A Standardised Reporting System for FRAM: Towards Wider Adoption and Practical Use

FRAM Functional Resonance

David Slater


The Functional Resonance Analysis Method (FRAM), (Hollnagel 2012).has become an influential framework for modelling complex socio-technical systems. Its ability to account for variability, emergent properties, and non-linear interactions makes it a powerful alternative to linear causal analysis in safety and systems engineering. However, despite its conceptual strength and flexibility, the method remains underutilized in practice. This paper outlines the core barriers to its broader adoption and proposes the development of a standardized reporting tool to support practitioners in applying FRAM more consistently and effectively.
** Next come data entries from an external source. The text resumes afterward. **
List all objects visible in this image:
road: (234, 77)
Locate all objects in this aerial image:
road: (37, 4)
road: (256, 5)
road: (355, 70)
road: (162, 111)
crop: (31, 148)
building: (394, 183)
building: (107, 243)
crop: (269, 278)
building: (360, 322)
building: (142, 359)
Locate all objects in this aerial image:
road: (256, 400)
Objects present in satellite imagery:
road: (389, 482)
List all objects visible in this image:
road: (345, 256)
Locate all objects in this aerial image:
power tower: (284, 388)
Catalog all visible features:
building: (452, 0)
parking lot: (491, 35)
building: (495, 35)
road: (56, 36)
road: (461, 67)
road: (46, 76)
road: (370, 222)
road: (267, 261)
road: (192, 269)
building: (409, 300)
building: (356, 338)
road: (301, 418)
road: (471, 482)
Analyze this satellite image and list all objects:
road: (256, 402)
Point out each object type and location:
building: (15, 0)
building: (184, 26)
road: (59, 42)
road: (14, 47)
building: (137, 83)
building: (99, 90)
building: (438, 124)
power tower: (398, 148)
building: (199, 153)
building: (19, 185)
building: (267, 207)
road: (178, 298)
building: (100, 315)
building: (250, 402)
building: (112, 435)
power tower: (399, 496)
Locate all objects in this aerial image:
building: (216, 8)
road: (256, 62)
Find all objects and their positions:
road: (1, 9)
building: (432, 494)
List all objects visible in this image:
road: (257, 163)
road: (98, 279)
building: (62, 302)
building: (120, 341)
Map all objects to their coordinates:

From Theory to Practice: The Persistent Gap


FRAM is unusual among systems analysis tools in that it accommodates both qualitative and quantitative paradigms. As Sujan et al. (2023) explain, the method can be employed from a realist perspective, producing computational models capable of simulating and evaluating functional variability with some degree of objectivity. Alternatively, it can be used phenomenologically, allowing analysts to craft reflexive, narrative-based accounts of how system functions interact to produce outcomes. These dual interpretations make FRAM remarkably versatile—but they may also contribute to its uneven application.
This epistemological ambivalence plays into what Underwood and Waterson (2013) identified as a research–practice gap in systemic accident analysis (SAA). Despite evidence of the advantages offered by systemic approaches like FRAM, they are rarely used routinely in operational settings. As the authors note, “evidence within the scientific literature indicates that systemic analysis models and methods are not being widely used in practice.” This implies not only limited awareness but also a lack of support tools that bridge the conceptual elegance of FRAM with the practical constraints of real-world application.